● Task requirements
For every line in the data below that contains "about", copy the line.

Saved entries:
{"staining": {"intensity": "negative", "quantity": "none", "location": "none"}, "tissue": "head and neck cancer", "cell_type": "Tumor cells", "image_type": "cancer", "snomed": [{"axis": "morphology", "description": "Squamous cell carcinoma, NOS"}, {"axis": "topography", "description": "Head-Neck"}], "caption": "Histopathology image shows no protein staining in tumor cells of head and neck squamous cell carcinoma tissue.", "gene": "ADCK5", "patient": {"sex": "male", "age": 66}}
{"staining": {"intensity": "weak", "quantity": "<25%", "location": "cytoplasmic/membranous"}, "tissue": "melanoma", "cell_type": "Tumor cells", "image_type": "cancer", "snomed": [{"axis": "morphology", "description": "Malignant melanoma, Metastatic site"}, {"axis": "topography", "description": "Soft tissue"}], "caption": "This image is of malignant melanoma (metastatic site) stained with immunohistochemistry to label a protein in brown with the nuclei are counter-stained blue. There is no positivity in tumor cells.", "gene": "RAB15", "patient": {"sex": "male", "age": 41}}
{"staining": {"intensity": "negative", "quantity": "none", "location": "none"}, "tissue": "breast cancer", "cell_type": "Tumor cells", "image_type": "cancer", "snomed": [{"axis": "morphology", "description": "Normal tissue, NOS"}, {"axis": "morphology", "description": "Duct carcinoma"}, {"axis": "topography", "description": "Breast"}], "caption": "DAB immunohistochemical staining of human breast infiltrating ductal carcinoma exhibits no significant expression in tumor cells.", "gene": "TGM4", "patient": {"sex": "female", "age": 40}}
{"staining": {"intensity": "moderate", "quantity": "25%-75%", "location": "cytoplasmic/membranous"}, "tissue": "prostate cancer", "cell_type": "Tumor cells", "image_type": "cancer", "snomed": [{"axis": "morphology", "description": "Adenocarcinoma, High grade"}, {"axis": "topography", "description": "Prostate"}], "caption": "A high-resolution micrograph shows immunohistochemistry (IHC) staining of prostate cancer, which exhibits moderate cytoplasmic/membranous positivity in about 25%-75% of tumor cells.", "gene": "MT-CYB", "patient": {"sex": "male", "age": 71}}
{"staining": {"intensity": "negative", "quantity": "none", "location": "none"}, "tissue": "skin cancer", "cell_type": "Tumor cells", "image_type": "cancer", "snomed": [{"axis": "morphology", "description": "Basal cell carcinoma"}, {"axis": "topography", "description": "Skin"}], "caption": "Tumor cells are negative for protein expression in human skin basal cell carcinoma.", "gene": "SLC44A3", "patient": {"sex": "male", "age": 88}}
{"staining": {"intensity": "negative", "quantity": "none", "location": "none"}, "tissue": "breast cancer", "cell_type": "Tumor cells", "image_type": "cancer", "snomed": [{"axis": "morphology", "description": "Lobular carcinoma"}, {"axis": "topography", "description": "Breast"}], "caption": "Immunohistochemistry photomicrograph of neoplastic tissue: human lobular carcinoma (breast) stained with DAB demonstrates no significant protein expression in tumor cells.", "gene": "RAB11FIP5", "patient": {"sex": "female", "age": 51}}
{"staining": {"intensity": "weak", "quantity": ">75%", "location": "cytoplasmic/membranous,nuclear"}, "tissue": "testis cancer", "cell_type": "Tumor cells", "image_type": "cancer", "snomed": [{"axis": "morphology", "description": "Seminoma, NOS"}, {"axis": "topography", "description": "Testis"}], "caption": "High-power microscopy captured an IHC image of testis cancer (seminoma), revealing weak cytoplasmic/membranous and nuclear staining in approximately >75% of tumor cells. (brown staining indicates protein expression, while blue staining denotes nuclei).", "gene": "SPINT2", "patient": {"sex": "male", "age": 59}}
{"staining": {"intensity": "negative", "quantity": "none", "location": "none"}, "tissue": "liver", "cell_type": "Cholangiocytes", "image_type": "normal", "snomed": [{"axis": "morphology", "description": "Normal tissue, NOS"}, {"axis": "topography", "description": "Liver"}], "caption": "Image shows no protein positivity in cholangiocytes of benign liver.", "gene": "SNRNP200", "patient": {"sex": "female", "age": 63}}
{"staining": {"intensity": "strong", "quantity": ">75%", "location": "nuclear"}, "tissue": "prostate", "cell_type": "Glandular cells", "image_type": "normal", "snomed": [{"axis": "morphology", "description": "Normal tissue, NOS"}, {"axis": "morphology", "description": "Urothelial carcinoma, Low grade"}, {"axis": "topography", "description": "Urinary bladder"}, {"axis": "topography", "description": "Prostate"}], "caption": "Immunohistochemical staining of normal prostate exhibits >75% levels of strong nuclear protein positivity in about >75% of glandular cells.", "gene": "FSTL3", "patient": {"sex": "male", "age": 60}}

● Exercise solution
{"staining": {"intensity": "moderate", "quantity": "25%-75%", "location": "cytoplasmic/membranous"}, "tissue": "prostate cancer", "cell_type": "Tumor cells", "image_type": "cancer", "snomed": [{"axis": "morphology", "description": "Adenocarcinoma, High grade"}, {"axis": "topography", "description": "Prostate"}], "caption": "A high-resolution micrograph shows immunohistochemistry (IHC) staining of prostate cancer, which exhibits moderate cytoplasmic/membranous positivity in about 25%-75% of tumor cells.", "gene": "MT-CYB", "patient": {"sex": "male", "age": 71}}
{"staining": {"intensity": "strong", "quantity": ">75%", "location": "nuclear"}, "tissue": "prostate", "cell_type": "Glandular cells", "image_type": "normal", "snomed": [{"axis": "morphology", "description": "Normal tissue, NOS"}, {"axis": "morphology", "description": "Urothelial carcinoma, Low grade"}, {"axis": "topography", "description": "Urinary bladder"}, {"axis": "topography", "description": "Prostate"}], "caption": "Immunohistochemical staining of normal prostate exhibits >75% levels of strong nuclear protein positivity in about >75% of glandular cells.", "gene": "FSTL3", "patient": {"sex": "male", "age": 60}}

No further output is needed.